Today, I slowed down the car and looked for the cedar waxwings down the road near the Congregational Church.  Every year at Chicken Barbecue time at the Church, the third week in February, the row of ten or so crab apple trees that line the parking lot are alive with their joyful and frenetic antics.  Comically they hang from the branches, side by side with the local robins, almost drunk on the dried red crab apples.  Such a treat, they must think, as they make their journey north, to have so nutritious and delicious a meal. Beautiful  looking  creatures, having a greyish back and wings with a yellowish breast and tuft of feathers rising from their foreheads, they are marked with distinctive slashes of black color near their eyes.

Chicken Barbecue time is a yearly happening here in town.  The outside barbecue pit near the back of the church building is surrounded by the men in charge of this task.  The aroma of roasting chicken as it sizzles and crisps on the grill is wonderful.  Are the cedar waxwings intimidated by this?  No, they are enjoying their feast just as much as we who arrive to pick up our dinners will.
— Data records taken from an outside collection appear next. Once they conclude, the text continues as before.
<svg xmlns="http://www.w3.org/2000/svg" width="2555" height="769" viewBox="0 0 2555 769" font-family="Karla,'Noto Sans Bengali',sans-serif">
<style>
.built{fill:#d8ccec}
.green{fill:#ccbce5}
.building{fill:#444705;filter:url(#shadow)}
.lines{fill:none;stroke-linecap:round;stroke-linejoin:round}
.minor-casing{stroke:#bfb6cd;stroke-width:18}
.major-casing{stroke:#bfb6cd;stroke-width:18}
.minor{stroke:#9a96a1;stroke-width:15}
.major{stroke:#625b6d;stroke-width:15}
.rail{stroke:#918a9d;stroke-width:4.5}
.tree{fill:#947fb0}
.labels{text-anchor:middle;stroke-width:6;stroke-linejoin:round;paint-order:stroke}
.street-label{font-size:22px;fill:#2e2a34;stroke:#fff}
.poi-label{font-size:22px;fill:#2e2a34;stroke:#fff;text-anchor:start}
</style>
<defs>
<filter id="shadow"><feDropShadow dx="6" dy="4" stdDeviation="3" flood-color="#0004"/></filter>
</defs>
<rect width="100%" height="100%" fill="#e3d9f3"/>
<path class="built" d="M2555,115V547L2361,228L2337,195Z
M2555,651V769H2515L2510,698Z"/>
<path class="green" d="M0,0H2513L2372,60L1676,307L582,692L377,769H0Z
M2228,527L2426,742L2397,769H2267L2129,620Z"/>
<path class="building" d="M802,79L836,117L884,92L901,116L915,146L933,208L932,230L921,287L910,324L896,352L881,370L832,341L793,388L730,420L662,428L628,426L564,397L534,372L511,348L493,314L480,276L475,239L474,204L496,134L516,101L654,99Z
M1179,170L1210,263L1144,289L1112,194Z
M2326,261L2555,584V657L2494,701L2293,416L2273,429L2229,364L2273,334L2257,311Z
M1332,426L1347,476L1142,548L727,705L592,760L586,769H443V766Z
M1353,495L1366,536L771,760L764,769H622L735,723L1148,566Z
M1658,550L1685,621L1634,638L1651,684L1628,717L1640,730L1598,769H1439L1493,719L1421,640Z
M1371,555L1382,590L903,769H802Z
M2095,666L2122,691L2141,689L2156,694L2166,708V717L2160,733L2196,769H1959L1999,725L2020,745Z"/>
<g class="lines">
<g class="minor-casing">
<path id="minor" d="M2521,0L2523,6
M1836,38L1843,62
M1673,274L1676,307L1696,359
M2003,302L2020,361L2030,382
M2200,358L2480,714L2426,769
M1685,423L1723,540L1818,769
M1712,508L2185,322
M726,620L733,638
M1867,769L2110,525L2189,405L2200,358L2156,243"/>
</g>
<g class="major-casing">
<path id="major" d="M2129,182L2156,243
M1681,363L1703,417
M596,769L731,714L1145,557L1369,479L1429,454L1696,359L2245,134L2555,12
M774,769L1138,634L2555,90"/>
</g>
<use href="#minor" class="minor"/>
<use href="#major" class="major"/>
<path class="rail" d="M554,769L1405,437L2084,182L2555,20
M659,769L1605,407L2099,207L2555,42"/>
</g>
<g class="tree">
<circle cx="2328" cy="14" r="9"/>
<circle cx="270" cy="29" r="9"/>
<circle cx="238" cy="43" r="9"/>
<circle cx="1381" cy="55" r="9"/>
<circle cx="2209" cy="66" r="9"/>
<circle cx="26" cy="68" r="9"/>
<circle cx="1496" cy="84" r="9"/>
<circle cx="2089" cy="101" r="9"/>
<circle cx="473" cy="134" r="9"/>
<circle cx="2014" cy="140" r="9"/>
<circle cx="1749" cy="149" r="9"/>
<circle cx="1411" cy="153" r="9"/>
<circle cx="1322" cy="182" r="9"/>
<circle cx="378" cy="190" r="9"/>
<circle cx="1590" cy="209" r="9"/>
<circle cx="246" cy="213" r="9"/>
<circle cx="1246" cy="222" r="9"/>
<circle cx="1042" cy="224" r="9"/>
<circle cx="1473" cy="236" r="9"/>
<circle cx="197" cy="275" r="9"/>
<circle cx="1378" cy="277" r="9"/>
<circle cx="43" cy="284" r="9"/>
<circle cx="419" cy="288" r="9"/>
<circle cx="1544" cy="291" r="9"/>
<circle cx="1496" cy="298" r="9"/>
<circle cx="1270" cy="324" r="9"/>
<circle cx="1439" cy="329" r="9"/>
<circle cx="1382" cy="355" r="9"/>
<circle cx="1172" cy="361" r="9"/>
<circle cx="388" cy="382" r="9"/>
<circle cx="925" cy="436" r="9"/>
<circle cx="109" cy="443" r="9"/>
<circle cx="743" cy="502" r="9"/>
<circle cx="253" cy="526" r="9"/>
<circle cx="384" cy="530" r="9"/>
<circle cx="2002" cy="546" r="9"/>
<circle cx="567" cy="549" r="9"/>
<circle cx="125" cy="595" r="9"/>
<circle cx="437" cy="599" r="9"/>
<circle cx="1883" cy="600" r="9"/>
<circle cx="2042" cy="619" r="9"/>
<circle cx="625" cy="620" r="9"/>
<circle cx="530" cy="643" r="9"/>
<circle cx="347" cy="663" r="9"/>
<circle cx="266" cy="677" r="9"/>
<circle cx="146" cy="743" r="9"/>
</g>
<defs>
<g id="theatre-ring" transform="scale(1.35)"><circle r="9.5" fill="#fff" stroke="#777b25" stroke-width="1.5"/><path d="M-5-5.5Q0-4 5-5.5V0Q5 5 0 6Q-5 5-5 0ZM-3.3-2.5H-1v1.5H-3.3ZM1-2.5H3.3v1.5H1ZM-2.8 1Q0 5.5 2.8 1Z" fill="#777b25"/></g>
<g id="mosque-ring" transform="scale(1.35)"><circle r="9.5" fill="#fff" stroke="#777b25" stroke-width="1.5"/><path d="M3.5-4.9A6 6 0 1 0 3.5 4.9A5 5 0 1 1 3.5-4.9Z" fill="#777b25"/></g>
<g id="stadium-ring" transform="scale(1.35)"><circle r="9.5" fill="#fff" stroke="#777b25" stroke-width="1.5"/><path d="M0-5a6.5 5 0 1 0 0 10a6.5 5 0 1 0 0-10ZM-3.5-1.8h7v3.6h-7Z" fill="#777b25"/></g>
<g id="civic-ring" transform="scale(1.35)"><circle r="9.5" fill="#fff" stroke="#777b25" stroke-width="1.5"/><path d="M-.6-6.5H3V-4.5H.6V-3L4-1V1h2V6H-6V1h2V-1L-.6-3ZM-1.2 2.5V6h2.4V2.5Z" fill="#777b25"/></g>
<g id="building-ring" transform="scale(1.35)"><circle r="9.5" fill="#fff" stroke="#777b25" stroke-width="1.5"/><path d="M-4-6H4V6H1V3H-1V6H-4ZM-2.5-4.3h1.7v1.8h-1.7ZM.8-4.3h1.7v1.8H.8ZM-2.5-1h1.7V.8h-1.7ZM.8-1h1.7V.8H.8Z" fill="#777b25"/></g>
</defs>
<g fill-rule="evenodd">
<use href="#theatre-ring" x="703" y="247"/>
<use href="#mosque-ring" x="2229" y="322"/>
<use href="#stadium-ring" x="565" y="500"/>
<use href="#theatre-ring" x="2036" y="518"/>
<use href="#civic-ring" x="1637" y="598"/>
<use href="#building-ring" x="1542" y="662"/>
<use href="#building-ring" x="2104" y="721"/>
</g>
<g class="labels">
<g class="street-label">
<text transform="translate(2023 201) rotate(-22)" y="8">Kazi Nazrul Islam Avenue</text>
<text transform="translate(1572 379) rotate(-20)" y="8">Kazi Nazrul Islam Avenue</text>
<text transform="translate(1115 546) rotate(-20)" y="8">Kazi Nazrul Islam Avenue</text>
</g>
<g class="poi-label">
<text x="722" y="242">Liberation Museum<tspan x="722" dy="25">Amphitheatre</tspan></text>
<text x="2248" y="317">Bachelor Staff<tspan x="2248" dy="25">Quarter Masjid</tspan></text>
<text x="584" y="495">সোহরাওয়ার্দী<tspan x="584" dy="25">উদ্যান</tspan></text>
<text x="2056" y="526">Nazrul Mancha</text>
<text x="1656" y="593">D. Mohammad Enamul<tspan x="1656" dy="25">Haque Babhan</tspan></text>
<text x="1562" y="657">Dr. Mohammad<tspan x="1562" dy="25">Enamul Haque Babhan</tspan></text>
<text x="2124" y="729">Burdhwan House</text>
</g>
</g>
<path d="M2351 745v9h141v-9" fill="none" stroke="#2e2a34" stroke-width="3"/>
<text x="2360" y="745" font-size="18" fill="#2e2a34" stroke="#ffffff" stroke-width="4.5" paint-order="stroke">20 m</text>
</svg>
Last summer a mystery bird took over the bluebird house after it had been left empty in early September.  We came upon this bird when we were walking Violet one evening.  Since it was her first month with us, we walked her on a leash around the perimeter of the property near the little meadow to train her.  As we walked right in front of the birdhouse, a little head popped out, staring right into the beam of the flashlight.  She didn’t fly away, didn’t shy away. Just stared at us.  Night after night the little bird would be there, peeping her tiny head out the hole.  The mystery bird who seemed unafraid of any passers-by and greeted us every evening on our walk.
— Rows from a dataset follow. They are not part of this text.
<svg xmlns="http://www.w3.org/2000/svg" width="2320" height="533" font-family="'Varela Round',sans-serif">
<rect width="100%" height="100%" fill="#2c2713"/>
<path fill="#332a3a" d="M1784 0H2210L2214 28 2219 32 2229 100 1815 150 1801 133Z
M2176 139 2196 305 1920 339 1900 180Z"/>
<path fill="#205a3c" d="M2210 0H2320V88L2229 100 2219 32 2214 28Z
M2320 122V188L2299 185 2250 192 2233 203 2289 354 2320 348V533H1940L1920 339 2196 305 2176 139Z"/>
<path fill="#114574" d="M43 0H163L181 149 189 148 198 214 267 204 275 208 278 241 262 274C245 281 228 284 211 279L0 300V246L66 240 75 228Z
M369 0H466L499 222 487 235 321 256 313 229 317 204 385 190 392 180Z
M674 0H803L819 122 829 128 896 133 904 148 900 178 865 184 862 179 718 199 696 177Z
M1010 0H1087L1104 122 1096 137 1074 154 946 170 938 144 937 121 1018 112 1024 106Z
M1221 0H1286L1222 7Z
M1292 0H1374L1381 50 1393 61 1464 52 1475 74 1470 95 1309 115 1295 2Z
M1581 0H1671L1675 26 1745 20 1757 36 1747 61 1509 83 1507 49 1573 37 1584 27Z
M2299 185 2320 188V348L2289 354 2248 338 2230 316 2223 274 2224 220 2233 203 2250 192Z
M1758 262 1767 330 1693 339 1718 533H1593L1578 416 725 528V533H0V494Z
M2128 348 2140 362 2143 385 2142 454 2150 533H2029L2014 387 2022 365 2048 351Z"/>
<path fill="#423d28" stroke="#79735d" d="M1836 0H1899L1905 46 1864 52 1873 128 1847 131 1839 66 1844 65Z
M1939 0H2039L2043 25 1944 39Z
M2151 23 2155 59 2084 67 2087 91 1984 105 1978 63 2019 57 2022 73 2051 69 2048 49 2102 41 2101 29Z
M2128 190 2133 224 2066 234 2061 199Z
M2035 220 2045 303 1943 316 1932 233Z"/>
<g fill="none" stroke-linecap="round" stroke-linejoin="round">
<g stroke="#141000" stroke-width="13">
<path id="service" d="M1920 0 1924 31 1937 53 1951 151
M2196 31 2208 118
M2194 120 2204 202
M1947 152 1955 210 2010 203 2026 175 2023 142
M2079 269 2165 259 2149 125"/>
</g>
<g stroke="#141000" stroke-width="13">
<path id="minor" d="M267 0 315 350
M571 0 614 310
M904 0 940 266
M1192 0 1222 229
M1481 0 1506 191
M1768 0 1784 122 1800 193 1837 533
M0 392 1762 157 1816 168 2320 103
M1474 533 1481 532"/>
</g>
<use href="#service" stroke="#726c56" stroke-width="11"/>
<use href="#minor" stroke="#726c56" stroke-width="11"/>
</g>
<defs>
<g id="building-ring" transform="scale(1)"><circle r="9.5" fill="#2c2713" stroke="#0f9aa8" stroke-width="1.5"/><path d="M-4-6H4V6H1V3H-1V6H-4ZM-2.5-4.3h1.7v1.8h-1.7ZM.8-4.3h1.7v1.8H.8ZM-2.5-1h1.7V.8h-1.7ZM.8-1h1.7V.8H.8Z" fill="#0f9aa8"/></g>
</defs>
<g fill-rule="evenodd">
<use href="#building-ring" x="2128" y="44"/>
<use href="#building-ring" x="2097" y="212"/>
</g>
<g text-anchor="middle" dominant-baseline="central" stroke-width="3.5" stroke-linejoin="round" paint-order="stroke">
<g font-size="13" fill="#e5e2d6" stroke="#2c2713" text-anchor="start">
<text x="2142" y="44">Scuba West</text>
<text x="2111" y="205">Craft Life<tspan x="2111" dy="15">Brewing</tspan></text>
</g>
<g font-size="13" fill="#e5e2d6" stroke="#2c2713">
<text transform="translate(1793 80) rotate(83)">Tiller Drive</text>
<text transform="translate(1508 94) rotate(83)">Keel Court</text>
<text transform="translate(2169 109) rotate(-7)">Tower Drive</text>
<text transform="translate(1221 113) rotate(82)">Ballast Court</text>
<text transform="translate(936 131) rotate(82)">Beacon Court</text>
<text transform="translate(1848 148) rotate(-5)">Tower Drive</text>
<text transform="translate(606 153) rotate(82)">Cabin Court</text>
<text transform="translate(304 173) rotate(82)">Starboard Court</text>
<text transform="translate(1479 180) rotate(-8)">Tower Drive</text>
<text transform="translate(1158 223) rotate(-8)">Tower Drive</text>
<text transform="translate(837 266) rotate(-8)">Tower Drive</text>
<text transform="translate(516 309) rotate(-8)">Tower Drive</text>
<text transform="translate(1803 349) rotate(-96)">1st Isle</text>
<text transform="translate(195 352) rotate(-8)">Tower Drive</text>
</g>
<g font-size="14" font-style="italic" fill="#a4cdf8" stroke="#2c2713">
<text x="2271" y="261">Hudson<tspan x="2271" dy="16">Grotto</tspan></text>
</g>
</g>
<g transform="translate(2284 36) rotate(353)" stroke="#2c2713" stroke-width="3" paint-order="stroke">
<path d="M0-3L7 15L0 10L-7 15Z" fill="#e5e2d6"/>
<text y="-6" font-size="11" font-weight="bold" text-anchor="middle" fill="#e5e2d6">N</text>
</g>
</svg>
As night falls on this rainy February evening, I  look forward to the return of these birds.  But I am cheered  by our homey favorites who appear at our bird feeder each day–the titmouses, the nuthatches, and especially our cheerful chickadees.  We are blessed to have so many little creatures on our property.  Violet is especially happy to watch for squirrels who enjoy a meal beneath our window and sometimes send vast amounts of seeds tumbling onto the ground as they swing on the feeder.  Her hunting instincts surfacing, Violet stands anxiously on the chair’s arm, pointing through the nearby glass, grateful to go out and bound over the snow in futile pursuit of these fat and fluffy intruders.